Он говорил о том, чего я ещё не знал. Но одно я понял точно, даже тогда, в свои годы: правила устанавливают взрослые — потому что они взрослые. Взрослые, каждый со своими целями и амбициями, борющиеся между собой ради обладания властью над другим, диктуют нам условия жизни. А что делать… это казалось — да и кажется — несправедливым. Не мальчик, а муж, стоявший передо мной и размахивавший звоночком, был одним из них; ещё вчера, может быть, он стоял в этом же ряду и так же ненавидел этот звон, а сегодня уже сам — звонарь, и звонит он по-своему, не от радости, а потому что назначен. Сделав круг, они вернулись на свои места. И, потрепав волосы бедной первоклассницы в последний раз — снисходительно, как треплют по холке смирившуюся овцу, — он вернулся в «строй», потеряв индивидуальность.

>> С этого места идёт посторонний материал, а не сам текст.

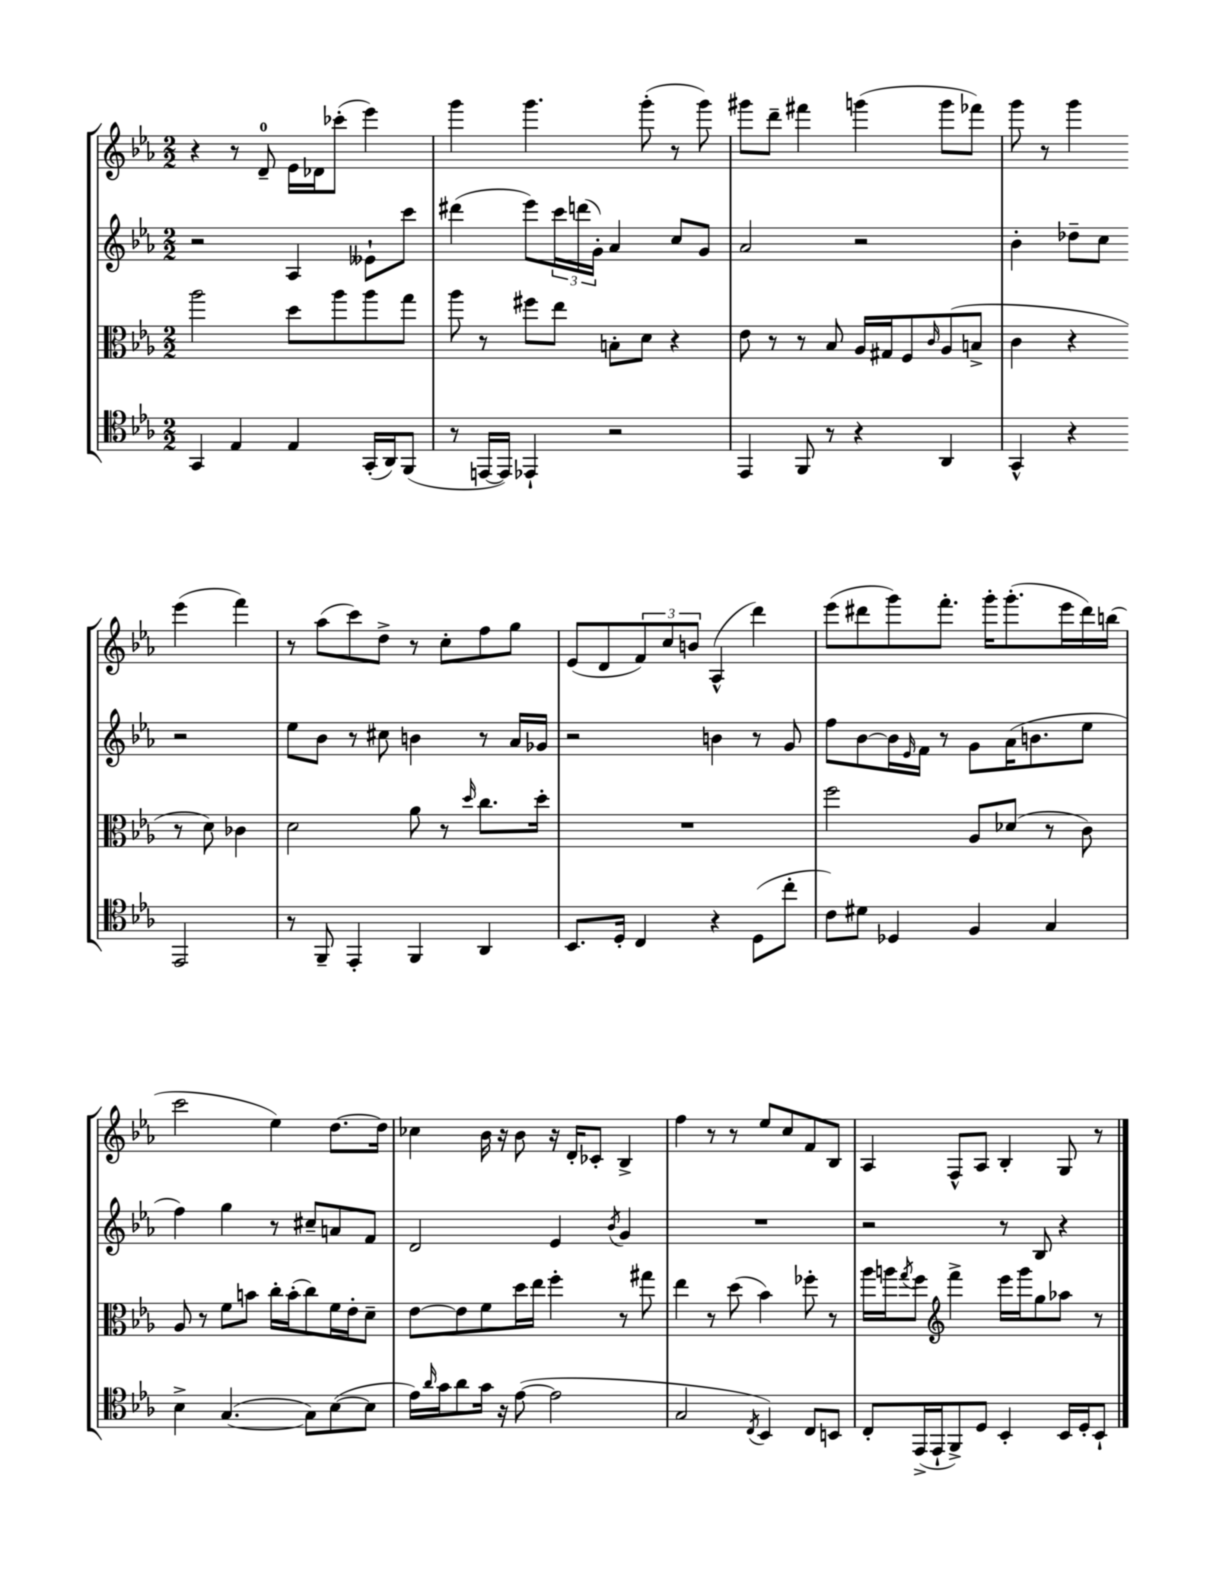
<<
\new StaffGroup <<
\new Staff = "s0" {
    \clef treble \key ees \major \numericTimeSignature \time 2/2
    r4 r8 d'8-0-- ees'16 des'16 ces'''8-.( ees'''4) |
    g'''4 g'''4. g'''8-.( r8 g'''8) |
    gis'''8 d'''8-- fis'''4 g'''4( g'''8 fes'''8) |
    g'''8 r8 g'''4 ees'''4( f'''4) |
    r8 aes''8( c'''8) d''8-> r8 c''8-. f''8 g''8 |
    ees'8( d'8 \tuplet 3/2 { f'8) c''8 b'8 } aes4-^( d'''4) |
    ees'''8( dis'''8 g'''8) f'''8.-. g'''16-. g'''8.-.( ees'''16 dis'''16) b''16( |
    c'''2 ees''4) d''8.~ d''16 |
    ces''4 bes'16 r16 bes'8 r16 d'16-. ces'8-. bes4-> |
    f''4 r8 r8 ees''8 c''8 f'8 bes8 |
    aes4 f8-^ aes8 bes4-. g8 r8 \bar "|." |
}
\new Staff = "s1" {
    \clef treble \key ees \major \numericTimeSignature \time 2/2
    r2 aes4 eeses'8-! c'''8 |
    dis'''4( ees'''8) \tuplet 3/2 { c'''16 d'''16( g'16-.) } aes'4 c''8 g'8 |
    aes'2 r2 |
    bes'4-. des''8-- c''8 r2 |
    ees''8 bes'8 r8 cis''8 b'4 r8 aes'16 ges'16 |
    r2 b'4 r8 g'8 |
    f''8 bes'8~ bes'16 \grace { ees'16 } f'16 r8 g'8 aes'16( b'8. ees''8 |
    f''4) g''4 r8 cis''8-- a'8 f'8 |
    d'2 ees'4 \acciaccatura { bes'8 } g'4 |
    R1 |
    r2 r8 bes8 r4 \bar "|." |
}
\new Staff = "s2" {
    \clef alto \key ees \major \numericTimeSignature \time 2/2
    aes''2 d''8 aes''8 aes''8 g''8 |
    aes''8 r8 fis''8 ees''8 b8-. d'8 r4 |
    ees'8 r8 r8 bes8 aes16 gis16 f8 \grace { c'16 } aes8( b8-> |
    c'4 r4 r8 d'8) ces'4 |
    d'2 aes'8 r8 \grace { d''16 } c''8. d''16-. |
    R1 |
    f''2 aes8 des'8( r8 c'8) |
    aes8 r8 f'8 b'8 c''16-. b'16-.( c''8) f'16 ees'16-. d'8-- |
    ees'8~ ees'8 f'8 d''16 ees''16 f''4-. r8 gis''8 |
    ees''4 r8 d''8( bes'4) fes''8-. r8 |
    aes''16 a''16 \acciaccatura { g''8 } f''8 \clef treble f'''4-> ees'''16 g'''16 g''8 aes''8 r8 \bar "|." |
}
\new Staff = "s3" {
    \clef tenor \key ees \major \numericTimeSignature \time 2/2
    g,4 ees4 ees4 g,16-.( aes,16) f,8( |
    r8 e,16~ e,16) ees,4-! r2 |
    ees,4 f,8 r8 r4 aes,4 |
    g,4-^ r4 ees,2 |
    r8 f,8-- ees,4-. f,4 aes,4 |
    bes,8. d16-. c4 r4 d8( c''8-. |
    c'8) dis'8 des4 f4 g4 |
    bes4-> g4.~( g8) bes8~( bes8 |
    ees'16) \grace { aes'16 } g'16 aes'8 g'16 r16 ees'8~( ees'2 |
    g2 \acciaccatura { c8 } bes,4) c8 b,8 |
    c8-. ees,16->( ees,16-! f,8->) d8 bes,4-. bes,16 d16-. bes,8-! \bar "|." |
}
>>
>>
\layout { \context { \Score \remove "Bar_number_engraver" } }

Теперь я понимаю: ему был предоставлен выбор — пожирай или пожрут тебя. Третьего этой школой не было предусмотрено, как не было предусмотрено третьей кнопки на советском утюге: «горячо» и «выключено», середины нет.
Ходить в школу, стать нормальным взрослым, намного предпочтительней, чем оставаться ребёнком. Манипуляции, созданные человеческой психикой, воистину впечатляют: за последние столетия — в этом ремесле — мы обогнали даже Церковь с её многотомным реестром догм. Церковь, по крайней мере, обещала рай. Школа не обещала ничего; она просто превращала.
И, стоя в строю, я в эту минуту впервые понял странную, тошнотную вещь: школа — это не место, где учат. Это место, где учат не помнить. Не помнить, что был июль. Не помнить, что был мост над Катунью. Не помнить, что была девочка с тёмными волосами, которая умела одной рукой удержать человека, способного видеть прошлое и будущее одновременно. Помнят только дети и юродивые; взрослые, ради собственной целости, всё забывают. И школа — это, по сути, длинная, тщательно расписанная программа постепенного, общеобязательного, безболезненного забывания.
А я не хотел забывать.
И, может быть, именно поэтому Он — Тот, Кто звался у меня в груди по-разному, — выбрал именно меня. Не за силу выбрал. За упрямство. За эту единственную, нелепую, чисто человеческую вещь — за нежелание забывать.